---- INFORMATION PROVIDED
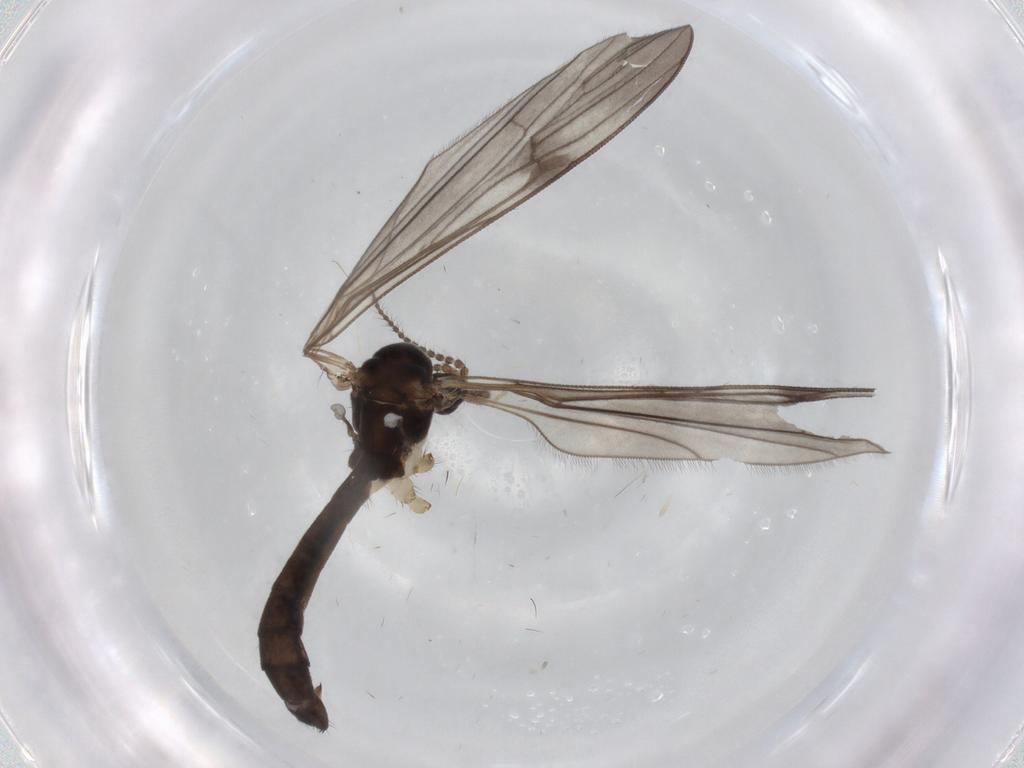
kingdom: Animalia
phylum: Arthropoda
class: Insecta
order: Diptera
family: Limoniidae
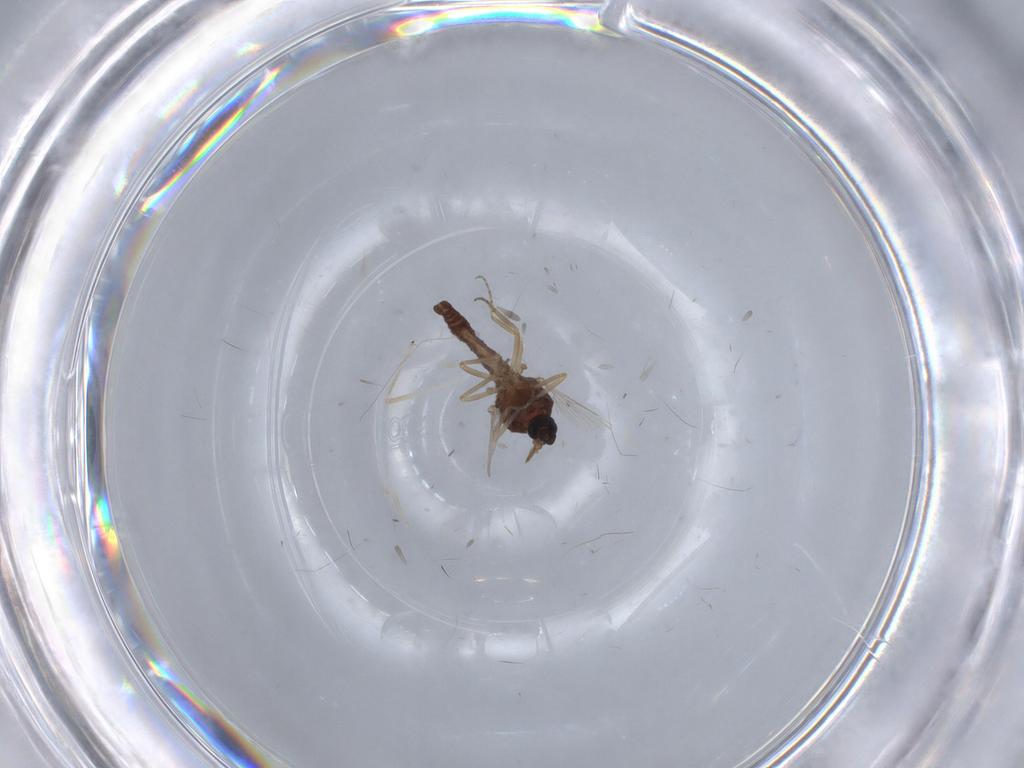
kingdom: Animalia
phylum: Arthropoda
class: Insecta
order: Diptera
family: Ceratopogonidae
--------
# DIRECTION
Copy the lines above word for word, leaving out the pictures.

# RESULT
kingdom: Animalia
phylum: Arthropoda
class: Insecta
order: Diptera
family: Limoniidae
kingdom: Animalia
phylum: Arthropoda
class: Insecta
order: Diptera
family: Ceratopogonidae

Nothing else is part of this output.